Dass das Thema Werbekennzeichnung immer mehr Beachtung gefunden hat, ist auch an den Plattformbetreibern nicht vorbeigegangen. Die meisten großen sozialen Netzwerke haben deshalb eigenständig Tools angelegt, welche die richtige Werbekennzeichnung vereinfachen sollen. Wichtig ist dabei vor allem, dass der Nutzer direkt sieht, wenn es sich bei einem Beitrag um eine bezahlte Zusammenarbeit und damit um Werbung handelt. So gestaltet sich die richtige Werbekennzeichnung auf den Social-Media-Kanälen, die für die Healthcare-Branche am relevantesten sind:

Blog: Ein Blogbeitrag, der aus einer bezahlten Kooperation hervorgegangen ist, muss als Werbung oder Anzeige gekennzeichnet werden. Dass es sich um einen Werbebetrag handelt, muss für den Leser direkt ersichtlich sein – die Information darf nicht erst am Ende des Blogbeitrags oder durch ein Schlagwort vorkommen. Ein Weg wäre es, den Hinweis in der Überschrift oder vor dem ersten Satz einzubinden.
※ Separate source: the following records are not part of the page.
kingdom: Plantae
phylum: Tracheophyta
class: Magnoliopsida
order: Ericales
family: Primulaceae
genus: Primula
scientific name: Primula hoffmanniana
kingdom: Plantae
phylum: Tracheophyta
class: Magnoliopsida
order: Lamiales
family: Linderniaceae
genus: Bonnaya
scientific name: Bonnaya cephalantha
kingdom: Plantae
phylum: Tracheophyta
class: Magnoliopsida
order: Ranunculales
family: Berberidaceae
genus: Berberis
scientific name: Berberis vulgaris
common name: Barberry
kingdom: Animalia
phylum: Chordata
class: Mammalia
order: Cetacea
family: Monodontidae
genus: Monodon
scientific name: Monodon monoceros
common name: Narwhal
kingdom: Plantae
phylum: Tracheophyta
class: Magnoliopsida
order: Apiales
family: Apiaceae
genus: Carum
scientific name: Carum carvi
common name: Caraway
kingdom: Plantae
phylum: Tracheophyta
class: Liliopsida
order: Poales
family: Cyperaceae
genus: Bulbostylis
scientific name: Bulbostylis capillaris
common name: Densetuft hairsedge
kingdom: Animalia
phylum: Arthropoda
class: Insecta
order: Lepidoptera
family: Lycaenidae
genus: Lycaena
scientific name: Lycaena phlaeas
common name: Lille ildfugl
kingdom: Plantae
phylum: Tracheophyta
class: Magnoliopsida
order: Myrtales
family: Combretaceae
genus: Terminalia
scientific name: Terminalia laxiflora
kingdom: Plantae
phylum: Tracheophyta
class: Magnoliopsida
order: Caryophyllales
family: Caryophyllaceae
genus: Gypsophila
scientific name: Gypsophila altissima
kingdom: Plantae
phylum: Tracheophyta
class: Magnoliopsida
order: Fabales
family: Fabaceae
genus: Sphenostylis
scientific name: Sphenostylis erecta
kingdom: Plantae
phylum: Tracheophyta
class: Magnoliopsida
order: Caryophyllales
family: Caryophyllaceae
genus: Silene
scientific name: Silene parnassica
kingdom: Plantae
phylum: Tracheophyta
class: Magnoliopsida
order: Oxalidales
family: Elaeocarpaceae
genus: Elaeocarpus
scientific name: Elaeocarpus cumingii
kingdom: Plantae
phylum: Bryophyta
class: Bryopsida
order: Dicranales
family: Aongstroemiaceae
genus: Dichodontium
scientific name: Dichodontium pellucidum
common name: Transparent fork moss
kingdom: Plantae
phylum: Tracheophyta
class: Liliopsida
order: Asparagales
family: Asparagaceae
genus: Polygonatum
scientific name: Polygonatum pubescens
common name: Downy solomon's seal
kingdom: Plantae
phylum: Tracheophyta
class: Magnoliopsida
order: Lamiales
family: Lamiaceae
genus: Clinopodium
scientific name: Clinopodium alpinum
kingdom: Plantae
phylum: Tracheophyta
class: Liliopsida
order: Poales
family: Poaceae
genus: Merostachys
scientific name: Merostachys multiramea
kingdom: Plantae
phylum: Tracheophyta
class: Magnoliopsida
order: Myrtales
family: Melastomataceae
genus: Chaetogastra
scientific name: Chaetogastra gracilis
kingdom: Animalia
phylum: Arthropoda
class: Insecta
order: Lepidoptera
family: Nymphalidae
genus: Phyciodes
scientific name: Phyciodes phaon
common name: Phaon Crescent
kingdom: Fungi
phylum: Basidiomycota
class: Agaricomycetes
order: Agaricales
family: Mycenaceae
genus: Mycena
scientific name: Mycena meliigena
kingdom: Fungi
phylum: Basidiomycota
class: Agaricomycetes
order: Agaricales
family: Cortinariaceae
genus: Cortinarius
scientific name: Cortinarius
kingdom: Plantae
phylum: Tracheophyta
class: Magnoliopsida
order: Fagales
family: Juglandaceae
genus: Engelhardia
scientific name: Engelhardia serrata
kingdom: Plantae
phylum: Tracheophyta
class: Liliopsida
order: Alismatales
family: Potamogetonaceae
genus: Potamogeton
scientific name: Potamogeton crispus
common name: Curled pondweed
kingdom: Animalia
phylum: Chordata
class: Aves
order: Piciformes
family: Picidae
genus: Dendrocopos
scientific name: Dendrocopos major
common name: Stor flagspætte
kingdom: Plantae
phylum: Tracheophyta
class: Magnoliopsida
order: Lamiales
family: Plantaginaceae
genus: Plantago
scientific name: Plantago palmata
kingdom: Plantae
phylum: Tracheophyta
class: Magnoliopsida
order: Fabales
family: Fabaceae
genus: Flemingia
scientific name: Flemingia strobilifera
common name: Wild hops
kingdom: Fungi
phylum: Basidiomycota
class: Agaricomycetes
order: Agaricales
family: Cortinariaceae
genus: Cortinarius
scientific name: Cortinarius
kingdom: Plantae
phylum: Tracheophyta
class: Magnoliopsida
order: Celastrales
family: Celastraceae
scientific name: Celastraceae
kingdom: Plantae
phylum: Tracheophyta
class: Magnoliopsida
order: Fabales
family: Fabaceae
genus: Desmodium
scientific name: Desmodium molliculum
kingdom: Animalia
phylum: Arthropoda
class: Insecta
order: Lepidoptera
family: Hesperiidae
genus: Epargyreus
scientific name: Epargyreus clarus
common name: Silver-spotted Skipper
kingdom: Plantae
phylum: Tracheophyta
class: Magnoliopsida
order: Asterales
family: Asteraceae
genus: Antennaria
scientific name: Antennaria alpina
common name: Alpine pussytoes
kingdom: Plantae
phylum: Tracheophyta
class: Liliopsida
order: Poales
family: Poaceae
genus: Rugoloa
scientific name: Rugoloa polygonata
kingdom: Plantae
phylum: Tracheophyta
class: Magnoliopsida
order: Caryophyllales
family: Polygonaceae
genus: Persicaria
Facebook: Bezahlte Beiträge, die aus einer geschäftlichen Beziehung zwischen Unternehmen und dem Influencer hervorgehen, müssen bei Facebook über das „Branded Content-Tool“ gepostet werden. Dabei wird über dem Post der Hinweis gegeben, mit welchem Unternehmen die bezahlte Kooperation eingegangen wurde. Voraussetzung dafür ist, dass das entsprechende Unternehmen eine eigene Facebook-Seite hat, auf die verlinkt werden kann. Gibt es eine solche Seite nicht, kann kein Kooperationspartner angegeben werden, womit der Beitrag nicht rechtens wäre. Andersherum ist es auch nicht möglich, dass Influencer in einem normalen Beitrag werben und nicht das vorgesehene Tool anwenden. Auch ein solcher Beitrag wäre rechtlich untersagt – das Posten über das Branded Content-Tool ist unerlässlich. Außerdem müssen bei dem Posting die Markeninhalte-Richtlinien und die Werberichtlinien von Facebook eingehalten werden. Da diese mit der Zeit immer wieder angepasst werden, lohnt es sich, die aktuellen Regelungen im Auge zu behalten und regelmäßig zu prüfen.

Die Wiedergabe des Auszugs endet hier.